§ PROVIDED TEXT:
::::::::::
What are some good Dividend Growth Investing resources?
- Dividends Down Under – our site of course
Other than dividend growth, what are some other advantages?
Growing dividends for over 25 years would suggest the company has also been growing its profits for over 25 years – making them some of the most reliable companies in the world. A company has to be really good at what they do to grow that long.
Dividends are a more stable part of total returns and are always positive. Receiving actual cash is much more ‘solid’ than a constantly changing share price. Dividends can give you that piece of mind.
Dividend aristocrats have been very successful at growing their share prices too, as successful as the S & P 500. Not only is the income increasing, your nest egg should hopefully increase too.
By investing in individual companies, you can take advantage of certain stocks if they’re ‘cheap’, but the rest of the market isn’t. The Wells Fargo recent banking scandal has hit their share price, so some DGI investors have used that as an opportunity to buy.
What are some of the things that Dividend Growth Investing investors look at?
Good diversification is key. This means having many companies across a broad range of industries and geographies. For example, having a portfolio of just Pepsi and Coca Cola would be terrible diversification by industry – but at least their products are sold in (probably) every country in the world – which is good geographical diversification.
::::::::::
§ MATERIAL SUPPLIED:
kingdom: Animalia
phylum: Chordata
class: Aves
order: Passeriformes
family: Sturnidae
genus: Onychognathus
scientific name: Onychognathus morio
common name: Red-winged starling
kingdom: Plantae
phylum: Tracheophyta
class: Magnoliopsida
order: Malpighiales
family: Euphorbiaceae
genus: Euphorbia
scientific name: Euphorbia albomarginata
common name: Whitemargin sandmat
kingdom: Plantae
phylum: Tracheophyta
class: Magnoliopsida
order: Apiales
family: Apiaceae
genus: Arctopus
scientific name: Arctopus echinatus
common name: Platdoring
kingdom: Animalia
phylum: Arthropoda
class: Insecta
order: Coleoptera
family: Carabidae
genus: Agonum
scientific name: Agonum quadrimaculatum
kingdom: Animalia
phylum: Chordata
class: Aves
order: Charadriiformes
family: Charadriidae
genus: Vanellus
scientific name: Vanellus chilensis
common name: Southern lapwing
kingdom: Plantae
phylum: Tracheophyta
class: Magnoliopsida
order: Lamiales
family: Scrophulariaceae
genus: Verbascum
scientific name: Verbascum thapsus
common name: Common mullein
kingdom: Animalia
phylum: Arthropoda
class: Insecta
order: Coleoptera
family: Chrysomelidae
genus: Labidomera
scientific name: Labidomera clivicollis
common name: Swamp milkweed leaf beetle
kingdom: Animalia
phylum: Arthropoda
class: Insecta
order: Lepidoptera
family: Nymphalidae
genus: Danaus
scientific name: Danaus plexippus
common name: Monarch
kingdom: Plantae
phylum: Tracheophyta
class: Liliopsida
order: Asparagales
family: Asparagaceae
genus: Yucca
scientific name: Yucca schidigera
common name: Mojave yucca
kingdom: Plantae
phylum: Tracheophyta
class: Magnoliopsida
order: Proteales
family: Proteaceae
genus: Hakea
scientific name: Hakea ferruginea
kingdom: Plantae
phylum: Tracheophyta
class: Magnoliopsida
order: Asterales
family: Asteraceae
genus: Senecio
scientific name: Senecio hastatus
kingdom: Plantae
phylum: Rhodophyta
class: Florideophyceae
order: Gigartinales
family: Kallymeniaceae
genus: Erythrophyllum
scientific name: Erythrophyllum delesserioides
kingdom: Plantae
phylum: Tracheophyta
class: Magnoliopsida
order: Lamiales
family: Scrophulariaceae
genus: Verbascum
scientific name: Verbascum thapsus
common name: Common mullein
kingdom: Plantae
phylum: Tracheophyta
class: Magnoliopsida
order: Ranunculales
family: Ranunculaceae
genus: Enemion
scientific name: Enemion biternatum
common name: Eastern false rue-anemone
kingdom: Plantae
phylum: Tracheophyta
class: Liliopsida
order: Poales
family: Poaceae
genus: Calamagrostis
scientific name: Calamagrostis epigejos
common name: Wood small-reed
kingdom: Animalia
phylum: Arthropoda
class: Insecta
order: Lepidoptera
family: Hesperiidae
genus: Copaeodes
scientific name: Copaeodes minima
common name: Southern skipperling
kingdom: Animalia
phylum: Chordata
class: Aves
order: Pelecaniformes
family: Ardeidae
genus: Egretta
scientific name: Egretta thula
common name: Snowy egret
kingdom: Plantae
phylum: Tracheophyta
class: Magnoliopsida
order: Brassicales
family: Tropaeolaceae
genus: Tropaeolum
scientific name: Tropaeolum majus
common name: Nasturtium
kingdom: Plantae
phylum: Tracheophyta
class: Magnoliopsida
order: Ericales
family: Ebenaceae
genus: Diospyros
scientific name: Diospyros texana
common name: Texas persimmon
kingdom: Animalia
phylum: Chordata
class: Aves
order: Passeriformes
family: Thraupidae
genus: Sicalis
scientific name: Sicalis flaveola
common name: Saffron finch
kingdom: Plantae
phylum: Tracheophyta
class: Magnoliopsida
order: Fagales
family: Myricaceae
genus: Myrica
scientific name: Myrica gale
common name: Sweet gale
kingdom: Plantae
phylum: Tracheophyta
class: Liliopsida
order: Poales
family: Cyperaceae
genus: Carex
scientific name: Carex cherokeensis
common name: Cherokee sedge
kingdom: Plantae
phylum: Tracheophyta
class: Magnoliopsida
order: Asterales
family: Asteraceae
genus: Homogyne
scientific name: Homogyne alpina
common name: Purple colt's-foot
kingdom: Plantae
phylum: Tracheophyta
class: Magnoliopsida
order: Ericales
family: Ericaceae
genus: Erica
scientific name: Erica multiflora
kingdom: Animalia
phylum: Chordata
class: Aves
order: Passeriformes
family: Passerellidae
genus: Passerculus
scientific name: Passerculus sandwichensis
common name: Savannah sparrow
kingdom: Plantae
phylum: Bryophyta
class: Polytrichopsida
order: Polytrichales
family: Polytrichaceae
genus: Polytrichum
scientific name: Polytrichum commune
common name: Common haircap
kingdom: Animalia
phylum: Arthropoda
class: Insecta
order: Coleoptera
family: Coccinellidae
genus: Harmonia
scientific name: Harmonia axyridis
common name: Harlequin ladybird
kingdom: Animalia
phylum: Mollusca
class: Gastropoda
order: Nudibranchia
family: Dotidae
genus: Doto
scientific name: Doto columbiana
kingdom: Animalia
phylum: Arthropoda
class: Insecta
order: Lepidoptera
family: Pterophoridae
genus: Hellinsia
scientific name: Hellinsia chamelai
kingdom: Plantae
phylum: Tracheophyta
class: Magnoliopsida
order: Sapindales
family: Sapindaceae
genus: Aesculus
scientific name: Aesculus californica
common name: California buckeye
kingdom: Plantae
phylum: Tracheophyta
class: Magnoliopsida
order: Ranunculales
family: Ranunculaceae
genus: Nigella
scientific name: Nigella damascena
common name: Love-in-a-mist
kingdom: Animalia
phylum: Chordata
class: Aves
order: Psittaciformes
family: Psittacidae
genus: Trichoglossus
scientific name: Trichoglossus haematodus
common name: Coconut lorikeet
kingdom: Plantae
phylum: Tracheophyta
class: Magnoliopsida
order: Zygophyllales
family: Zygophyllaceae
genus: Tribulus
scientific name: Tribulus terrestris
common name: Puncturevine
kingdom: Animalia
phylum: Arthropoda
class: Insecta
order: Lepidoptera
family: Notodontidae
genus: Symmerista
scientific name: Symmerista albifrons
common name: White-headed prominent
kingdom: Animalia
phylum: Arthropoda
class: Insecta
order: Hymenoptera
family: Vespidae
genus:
::::::::::
§ WORK INSTRUCTION: According to the text on dividend growth investing, which company's recent banking scandal gave some investors an opportunity to buy its shares?

§ FINAL ANSWER: Wells Fargo